Tuesday, January 22, 2013

Review of Katabasis by Robert Reed

I've started subscribing to Fantasy & Science Fiction again, which always was my premier SF mag. The November/December issue featured a novella by Robert Reed, called "Katabasis." I had to look up this Greek word, which means "a march from the interior of a country to the coast, as that of the 10,000 Greeks after their defeat and the death of Cyrus the Younger at Cunaxa."

Well. This is a story about a painful journey, although not literally the one in the definition. This is the first I've read of Reed's "Great Ship" universe of stories, in which a gigantic multi-world ship wanders the galaxy, picking up civilizations from all over.

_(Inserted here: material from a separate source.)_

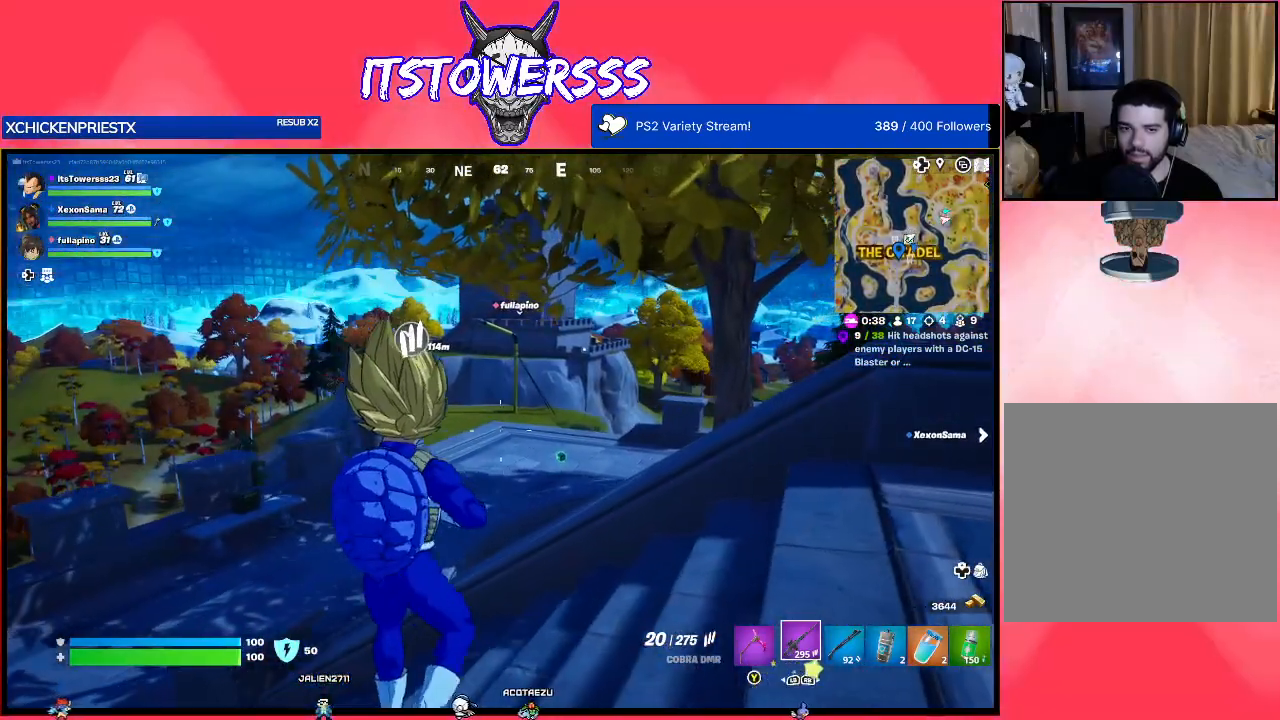
{"buttons": [], "left_stick": "up-left", "right_stick": "center", "events": []}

Katabasis is one of the last of her species, rescued from extinction to join the many civilizations on the Great Ship by its human owners. Being extremely large and capable, though humanoid, she is employed as a porter for expeditions of humans who want to make the dangerous but memorable hike from one side to another. This is a future where no one dies, physical damage is easily repaired (presumably by nanobots), and if worse comes to worse, clients are carried out by their porters.  Humans can remember infinitely, as long as they have the money to pay for the onboard storage. Nonetheless, few make the journey without needing rescue.

The novella starts off slowly, with Katabasis reluctantly taking on a weak-looking human couple as clients for the trek. Along the way, they all suffer broken bones from the heavy gravity, as well as starvation and deprivation. She finds her clients strange at first, but slowly grows to like them for their spirit. We gradually learn that Katabasis has made this journey many times, but the first was on her home world, which was failing. She feels guilt for being the only survivor of her people's exodus in search of the Great Ship. After an earthquake wipes out several other expeditions, her group allows another human to join them, on condition he becomes a porter willing to carry food and equipment. There are some similarities to "Avatar," but these can be forgiven.

Though Katabasis's clients ultimately fail, the new human helps her bring them to safety and helps her overcome her guilt and sadness by sharing his equally devastating history. This was a lovely story of the value of forgetfulness and self-forgiveness.